Hanson has been inspired by these misfortunes to generalize:
I think the public would react in two different ways to the above occurrences — and such a dichotomy explains a lot why the nation has never been more divided.
(I never did figure out what the second way to which he alluded was; maybe one of you can explain it to me.) A majority of his fellow citizens, Hanson says, will know that the robbers wanted money for "drugs, excitement, or to buy things like an iPhone or DVD" rather than food. Which may well be, though as he later complains of California's rotten economy, I'm not sure how he knows this -- oh, wait, Mexifornia blah blah gangbanger blah blah La Raza; I see what he's getting at.
After all, Hollywood, pop music, the court system, and the government itself sympathize with, even romanticize those forced to take a chainsaw, not the old middle-class bore who bought it.
The remedy to address theft would be not more government help — public assistance, social welfare, counseling — but far less, given that human nature rises to the occasion when forced to work and sinks when leisured and exempt. I don’t believe my thieves have worked much; instead, they figured a day’s theft beats tile setting or concrete work beginning at 5 AM.
Here we see the casual connection between these three robberies and Hollywood, which spurred them on, his link suggests, with Bonnie and Clyde. (I'd be stunned if the crooks knew anything about this 44-year-old movie; I guess Hanson felt a reference to rap music would give the game away.)
Also, illegal immigrants are using up Hanson's emergency room services.
The taxpayer cannot indefinitely fund the emergency room treatment for the shooter and his victim on Saturday night if society cannot put a tool down for five minutes without a likely theft, or a farmer cannot turn on a 50-year old pump without expecting its electrical connections to have been ripped out. Civilization simply cannot function that way for either the productive citizen or the parasite, who still needs a live host.
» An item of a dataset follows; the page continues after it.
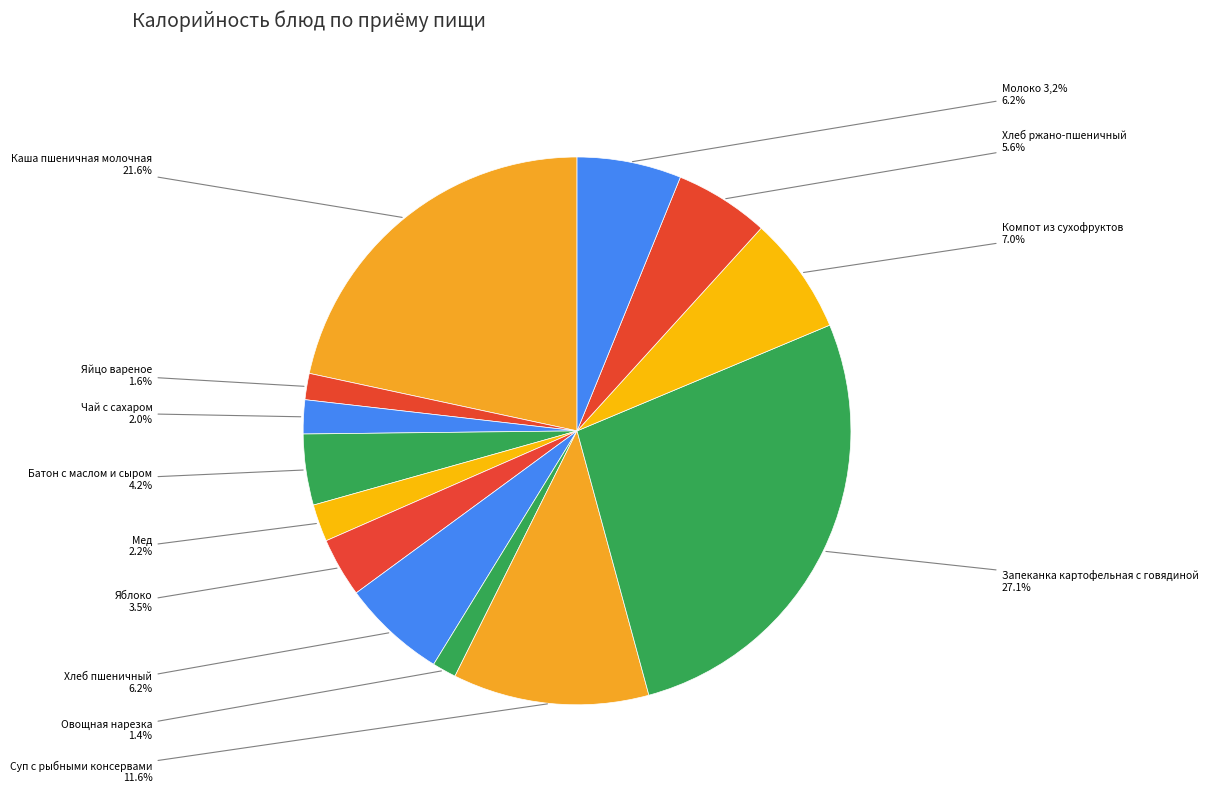

What percentage is the Компот из сухофруктов slice, to the nearest percent?

7%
Yes, the producer and the parasite -- the basis of all the Going Galt stuff though, as Hanson is here in full victim mode, we are not getting the traditional threats that he will actually leave, alas.
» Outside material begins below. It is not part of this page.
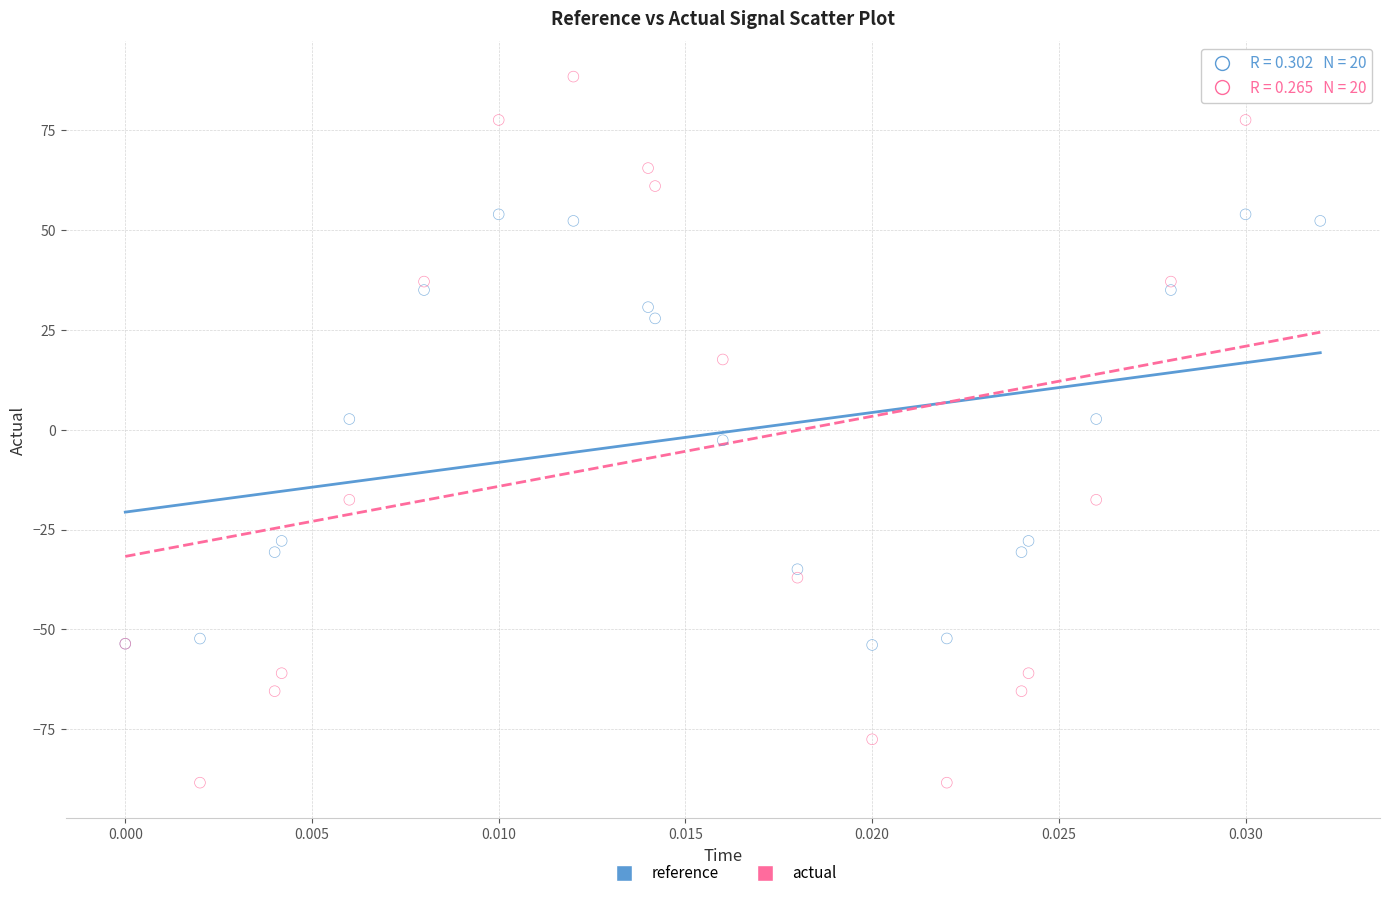

Which series contains the lowest Y value?

actual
The same is true of unions, pensions, and compensation…
…if everyone is on food stamps (actually computerized government plastic credit cards designed to avoid the old stigma of pulling out a coupon), are there still food stamps?…
This liberal notion of being careful of what you wish for extends to energy…
If you're an aficionado of this sort of thing, you can see what's coming next:
Watching the tastes, the behavior, the rhetoric, the appointments, and the policy of this administration suggests to me that it is not really serious in radically altering the existing order, which it counts on despite itself. Its real goal is a sort of parasitism that assumes the survivability of the enfeebled host.
blah blah cap and trade blah blah Guantanamo blah blah solar panels. You'd hardly know that the Democratic governor of Hanson's home state is actually battling the Democrats in his legislature to scale the budget back, using the traditional tool of the veto rather than putting on a tricorner and raging in the town square. But Jerry Brown is prosaically trying to fix California's budget, whereas Hanson is -- I would say poetically, were it not an insult to poetry; might I say doggerelly? -- trying to exponentiate race and class resentments which may be useful in future elections.
We've lately seen others among the brethren use minority crime stories to rile their readers against the black President, but Hanson goes to much greater lengths than they have to conceal his purpose. Is it possible that he's embarrassed?
UPDATE. Commenter MikeJ breaks down VicDave "300" Jo's POV: "He's just upset that we don't allow the hoplite farmer class to keep slaves around to guard the chainsaw from the persians."